Le premier passage narré par Welles est tiré d’une œuvre obscure de Poe : le n° XVI de ses Marginalia (de 1845 à 1849, Poe a intitulé « Marginalia » certaines de ses réflexions et de ses fragments). Le deuxième passage semble être une paraphrase partielle ou un composite d’une œuvre de Poe, principalement d’un recueil de poèmes intitulé Poems of Youth (contenu dans Introduction to Poems – 1831 dans une section intitulée Letter to Mr. B———–) ; la partie « Shadows of shadows passing » provient des Marginalia.

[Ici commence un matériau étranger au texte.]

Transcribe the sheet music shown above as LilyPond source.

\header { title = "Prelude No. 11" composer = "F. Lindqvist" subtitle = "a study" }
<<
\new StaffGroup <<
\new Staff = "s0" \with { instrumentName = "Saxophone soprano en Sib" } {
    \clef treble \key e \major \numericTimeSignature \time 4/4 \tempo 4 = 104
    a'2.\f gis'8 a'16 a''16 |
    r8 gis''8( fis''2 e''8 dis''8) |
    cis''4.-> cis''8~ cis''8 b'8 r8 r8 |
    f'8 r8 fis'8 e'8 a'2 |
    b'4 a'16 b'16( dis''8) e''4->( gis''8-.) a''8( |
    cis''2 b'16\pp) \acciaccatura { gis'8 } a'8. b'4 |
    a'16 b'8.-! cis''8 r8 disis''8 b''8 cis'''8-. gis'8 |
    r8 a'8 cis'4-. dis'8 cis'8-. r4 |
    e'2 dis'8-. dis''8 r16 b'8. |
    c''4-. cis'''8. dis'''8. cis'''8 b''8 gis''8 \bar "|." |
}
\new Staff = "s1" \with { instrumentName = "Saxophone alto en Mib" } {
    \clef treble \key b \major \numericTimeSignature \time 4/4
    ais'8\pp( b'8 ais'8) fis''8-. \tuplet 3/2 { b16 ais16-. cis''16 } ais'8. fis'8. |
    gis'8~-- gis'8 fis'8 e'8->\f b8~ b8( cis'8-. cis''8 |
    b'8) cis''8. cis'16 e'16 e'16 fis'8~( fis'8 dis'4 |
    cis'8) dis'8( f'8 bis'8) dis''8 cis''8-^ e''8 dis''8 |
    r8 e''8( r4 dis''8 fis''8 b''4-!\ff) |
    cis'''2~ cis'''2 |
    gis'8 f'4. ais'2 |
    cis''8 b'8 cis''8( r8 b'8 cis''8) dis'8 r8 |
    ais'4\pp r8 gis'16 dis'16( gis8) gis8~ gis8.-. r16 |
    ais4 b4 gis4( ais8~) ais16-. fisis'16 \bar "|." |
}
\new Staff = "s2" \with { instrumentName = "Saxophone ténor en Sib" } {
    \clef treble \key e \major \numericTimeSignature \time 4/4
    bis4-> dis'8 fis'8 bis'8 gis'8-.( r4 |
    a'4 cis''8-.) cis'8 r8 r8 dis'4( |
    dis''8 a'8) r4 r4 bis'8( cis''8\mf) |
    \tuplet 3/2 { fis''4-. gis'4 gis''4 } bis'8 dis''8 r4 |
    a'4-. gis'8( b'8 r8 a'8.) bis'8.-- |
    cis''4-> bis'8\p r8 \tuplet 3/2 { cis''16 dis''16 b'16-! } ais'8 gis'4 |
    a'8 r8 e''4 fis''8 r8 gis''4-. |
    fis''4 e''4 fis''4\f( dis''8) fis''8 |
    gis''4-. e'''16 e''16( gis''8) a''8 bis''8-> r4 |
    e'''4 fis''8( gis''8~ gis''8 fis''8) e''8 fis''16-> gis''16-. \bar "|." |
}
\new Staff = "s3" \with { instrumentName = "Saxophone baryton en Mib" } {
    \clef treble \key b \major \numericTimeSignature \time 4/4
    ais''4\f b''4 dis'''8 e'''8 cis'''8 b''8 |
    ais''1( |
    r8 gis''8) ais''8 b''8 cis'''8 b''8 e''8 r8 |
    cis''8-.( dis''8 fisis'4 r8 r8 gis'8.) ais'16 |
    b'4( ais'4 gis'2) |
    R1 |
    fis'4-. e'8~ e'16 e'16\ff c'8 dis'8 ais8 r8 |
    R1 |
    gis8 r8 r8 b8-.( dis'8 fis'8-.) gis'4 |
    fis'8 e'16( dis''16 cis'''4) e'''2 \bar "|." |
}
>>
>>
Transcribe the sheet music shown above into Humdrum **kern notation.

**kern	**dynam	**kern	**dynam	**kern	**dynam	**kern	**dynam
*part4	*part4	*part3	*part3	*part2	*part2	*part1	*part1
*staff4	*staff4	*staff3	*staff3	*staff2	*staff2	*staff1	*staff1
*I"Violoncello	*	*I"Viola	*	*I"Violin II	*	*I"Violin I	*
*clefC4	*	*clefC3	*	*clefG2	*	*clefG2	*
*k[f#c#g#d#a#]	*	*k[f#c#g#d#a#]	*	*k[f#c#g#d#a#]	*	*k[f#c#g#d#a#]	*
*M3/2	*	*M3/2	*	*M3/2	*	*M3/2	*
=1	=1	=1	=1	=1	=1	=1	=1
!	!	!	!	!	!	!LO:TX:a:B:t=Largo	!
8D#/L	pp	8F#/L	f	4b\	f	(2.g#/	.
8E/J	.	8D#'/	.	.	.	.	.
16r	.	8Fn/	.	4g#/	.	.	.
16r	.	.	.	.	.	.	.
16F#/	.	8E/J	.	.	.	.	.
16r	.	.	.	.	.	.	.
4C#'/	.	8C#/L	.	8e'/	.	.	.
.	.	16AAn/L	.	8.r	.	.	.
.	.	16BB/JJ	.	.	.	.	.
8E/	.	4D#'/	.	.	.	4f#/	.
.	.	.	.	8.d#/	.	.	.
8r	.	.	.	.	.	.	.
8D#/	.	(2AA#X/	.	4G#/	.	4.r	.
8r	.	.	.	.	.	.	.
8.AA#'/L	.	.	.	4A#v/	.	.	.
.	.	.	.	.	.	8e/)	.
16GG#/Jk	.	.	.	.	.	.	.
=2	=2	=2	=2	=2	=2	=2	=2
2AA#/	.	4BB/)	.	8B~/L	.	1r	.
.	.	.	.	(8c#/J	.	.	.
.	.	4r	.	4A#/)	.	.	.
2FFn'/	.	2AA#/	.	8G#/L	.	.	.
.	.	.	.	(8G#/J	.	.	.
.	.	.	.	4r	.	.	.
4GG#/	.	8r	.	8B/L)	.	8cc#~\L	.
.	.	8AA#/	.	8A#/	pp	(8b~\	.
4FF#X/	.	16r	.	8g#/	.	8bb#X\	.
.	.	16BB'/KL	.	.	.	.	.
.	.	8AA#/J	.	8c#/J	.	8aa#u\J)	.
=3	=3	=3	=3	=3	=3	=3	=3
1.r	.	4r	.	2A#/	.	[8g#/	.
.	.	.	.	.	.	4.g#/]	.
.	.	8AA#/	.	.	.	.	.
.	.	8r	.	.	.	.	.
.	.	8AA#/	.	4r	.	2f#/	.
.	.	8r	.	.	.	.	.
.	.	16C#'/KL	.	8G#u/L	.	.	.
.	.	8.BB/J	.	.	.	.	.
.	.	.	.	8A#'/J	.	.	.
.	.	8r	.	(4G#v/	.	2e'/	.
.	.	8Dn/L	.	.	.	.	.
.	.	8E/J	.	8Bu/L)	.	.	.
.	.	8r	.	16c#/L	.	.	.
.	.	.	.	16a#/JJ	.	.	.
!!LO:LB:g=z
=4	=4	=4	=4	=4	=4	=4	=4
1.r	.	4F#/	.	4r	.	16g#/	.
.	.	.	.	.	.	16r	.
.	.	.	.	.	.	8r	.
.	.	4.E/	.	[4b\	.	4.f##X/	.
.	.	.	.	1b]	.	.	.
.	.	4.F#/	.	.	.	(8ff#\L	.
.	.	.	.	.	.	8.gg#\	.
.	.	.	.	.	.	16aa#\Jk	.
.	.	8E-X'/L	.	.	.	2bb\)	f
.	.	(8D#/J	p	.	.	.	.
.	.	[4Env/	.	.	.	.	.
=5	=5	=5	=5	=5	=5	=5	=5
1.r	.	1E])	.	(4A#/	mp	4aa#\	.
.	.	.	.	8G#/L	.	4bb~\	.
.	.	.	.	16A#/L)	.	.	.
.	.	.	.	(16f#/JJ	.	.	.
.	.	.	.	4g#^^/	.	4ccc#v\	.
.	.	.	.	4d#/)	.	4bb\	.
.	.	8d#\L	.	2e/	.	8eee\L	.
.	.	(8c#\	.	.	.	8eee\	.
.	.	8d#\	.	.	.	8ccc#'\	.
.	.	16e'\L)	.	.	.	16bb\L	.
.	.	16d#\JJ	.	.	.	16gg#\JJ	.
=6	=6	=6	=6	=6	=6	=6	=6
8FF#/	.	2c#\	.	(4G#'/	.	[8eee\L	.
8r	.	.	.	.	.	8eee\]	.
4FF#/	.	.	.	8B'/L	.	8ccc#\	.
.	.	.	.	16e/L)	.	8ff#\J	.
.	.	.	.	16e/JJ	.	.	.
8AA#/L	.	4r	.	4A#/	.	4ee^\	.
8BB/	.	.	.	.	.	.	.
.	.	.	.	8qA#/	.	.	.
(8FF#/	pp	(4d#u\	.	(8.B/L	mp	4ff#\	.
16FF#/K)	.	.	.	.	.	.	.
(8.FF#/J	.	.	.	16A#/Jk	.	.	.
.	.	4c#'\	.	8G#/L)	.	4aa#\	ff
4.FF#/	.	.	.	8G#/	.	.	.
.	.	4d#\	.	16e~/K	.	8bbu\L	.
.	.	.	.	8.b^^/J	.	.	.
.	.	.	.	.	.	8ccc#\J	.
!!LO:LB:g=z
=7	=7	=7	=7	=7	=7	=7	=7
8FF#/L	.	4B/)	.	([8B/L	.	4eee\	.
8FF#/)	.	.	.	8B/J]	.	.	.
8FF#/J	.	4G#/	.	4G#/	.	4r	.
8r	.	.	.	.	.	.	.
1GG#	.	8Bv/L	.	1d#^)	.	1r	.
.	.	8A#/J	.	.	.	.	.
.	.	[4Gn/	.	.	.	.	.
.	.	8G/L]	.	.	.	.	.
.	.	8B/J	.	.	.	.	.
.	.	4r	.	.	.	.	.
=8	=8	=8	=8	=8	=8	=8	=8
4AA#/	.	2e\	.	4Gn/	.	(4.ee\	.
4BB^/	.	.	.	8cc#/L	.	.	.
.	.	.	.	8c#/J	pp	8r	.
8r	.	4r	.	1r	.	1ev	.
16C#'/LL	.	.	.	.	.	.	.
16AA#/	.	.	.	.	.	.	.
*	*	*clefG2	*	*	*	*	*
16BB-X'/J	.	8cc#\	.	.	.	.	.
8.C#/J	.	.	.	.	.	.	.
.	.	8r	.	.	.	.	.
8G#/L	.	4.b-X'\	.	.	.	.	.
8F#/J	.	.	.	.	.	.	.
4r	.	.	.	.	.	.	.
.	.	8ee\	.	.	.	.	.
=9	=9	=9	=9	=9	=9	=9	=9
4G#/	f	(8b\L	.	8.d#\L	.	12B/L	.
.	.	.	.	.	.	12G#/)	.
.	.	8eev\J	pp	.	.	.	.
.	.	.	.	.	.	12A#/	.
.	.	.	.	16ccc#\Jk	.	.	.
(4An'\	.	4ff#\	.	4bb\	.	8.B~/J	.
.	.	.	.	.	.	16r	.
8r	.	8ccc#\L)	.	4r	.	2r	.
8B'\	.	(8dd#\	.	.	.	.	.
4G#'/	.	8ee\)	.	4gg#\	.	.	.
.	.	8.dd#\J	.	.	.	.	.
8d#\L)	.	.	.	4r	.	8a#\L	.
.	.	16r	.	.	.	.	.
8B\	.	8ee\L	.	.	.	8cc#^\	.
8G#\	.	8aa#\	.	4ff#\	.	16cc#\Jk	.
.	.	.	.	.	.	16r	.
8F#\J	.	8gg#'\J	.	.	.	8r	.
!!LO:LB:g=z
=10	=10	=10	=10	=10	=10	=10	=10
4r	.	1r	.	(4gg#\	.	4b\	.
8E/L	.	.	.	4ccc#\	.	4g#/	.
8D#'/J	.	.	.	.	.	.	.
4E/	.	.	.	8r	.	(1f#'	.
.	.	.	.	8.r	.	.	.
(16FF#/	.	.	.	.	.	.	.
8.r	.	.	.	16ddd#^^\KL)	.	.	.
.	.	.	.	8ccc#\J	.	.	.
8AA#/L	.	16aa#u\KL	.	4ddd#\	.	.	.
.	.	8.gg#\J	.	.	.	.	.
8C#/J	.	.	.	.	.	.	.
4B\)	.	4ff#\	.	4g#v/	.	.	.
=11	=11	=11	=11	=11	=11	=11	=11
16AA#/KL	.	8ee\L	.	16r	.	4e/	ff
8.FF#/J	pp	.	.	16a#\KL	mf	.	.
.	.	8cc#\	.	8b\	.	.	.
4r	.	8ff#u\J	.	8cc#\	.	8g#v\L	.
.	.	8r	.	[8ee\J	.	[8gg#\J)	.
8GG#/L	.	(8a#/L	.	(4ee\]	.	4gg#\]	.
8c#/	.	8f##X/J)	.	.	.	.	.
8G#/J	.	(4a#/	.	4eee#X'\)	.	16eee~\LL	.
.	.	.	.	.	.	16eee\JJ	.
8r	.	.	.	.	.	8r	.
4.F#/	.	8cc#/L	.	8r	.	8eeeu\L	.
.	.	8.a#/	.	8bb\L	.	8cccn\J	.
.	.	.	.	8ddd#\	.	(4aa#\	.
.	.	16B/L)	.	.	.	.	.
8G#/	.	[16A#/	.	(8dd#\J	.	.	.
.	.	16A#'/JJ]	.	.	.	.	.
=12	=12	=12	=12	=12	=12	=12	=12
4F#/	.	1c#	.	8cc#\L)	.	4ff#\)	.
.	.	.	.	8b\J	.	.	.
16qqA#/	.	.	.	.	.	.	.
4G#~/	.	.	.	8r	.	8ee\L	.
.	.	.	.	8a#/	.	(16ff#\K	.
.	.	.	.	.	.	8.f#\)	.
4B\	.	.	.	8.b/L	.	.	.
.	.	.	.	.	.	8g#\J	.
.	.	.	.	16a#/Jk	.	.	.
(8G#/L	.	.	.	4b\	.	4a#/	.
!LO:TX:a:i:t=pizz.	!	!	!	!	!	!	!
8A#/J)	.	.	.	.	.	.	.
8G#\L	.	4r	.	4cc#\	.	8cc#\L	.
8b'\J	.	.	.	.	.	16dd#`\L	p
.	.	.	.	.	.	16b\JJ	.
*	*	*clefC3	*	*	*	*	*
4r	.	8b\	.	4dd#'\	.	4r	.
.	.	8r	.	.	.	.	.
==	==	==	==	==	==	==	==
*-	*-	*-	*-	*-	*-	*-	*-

La version CD permet de lier les deux faces et de n’avoir ainsi aucun blanc entre les morceaux du début jusqu’à la fin de l’album. Mais l’édition 1987 est également parue en vinyle. En 2007, une édition Deluxe a regroupé la version originale de 1976 et la version remixée de 1987. L’édition CD « standard » est celle de 1987, et souvent celle par laquelle le public découvre l’album, comme ça a été mon cas en 1995 (merci Jérôme).

En plus de la narration de Welles, ce nouveau mixage apporte quelques nouvelles parties instrumentales, notamment de synthétiseurs ou de guitares, un des passages les plus notables étant le solo joué par Ian Bairnson sur The Raven. Les autres différences concernent la reverb ou la façon dont les instruments sont répartis sur l’espace stereo. Les deux vidéos ci-dessous listent ces différences en comparant les deux versions :

Depuis que je l’ai découvert ainsi, je ne peux plus écouter cet album autrement. Pour moi, il doit y avoir cette voix d’Orson Welles qui semble sortir d’outre-tombe et qui colle si bien à l’univers d’Allan Poe. Il doit y avoir ce solo de guitare sur The Raven et qui lui donne une dimension encore plus dramatique. Il doit y avoir ces sons imposants de synthétiseurs, et ce mixage so eighties avec une reverb exagérée.

Sentiment subjectif bien sûr, et qui serait peut-être différent si j’avais découvert la version de 76 en premier. Mais je pense tout de même que Tales of mystery and imagination est un bon exemple d’une œuvre musicale qui a gagné à avoir été retravaillée et être ressortie dans une version « augmentée ». C’était il y a 35 ans ce mois-ci.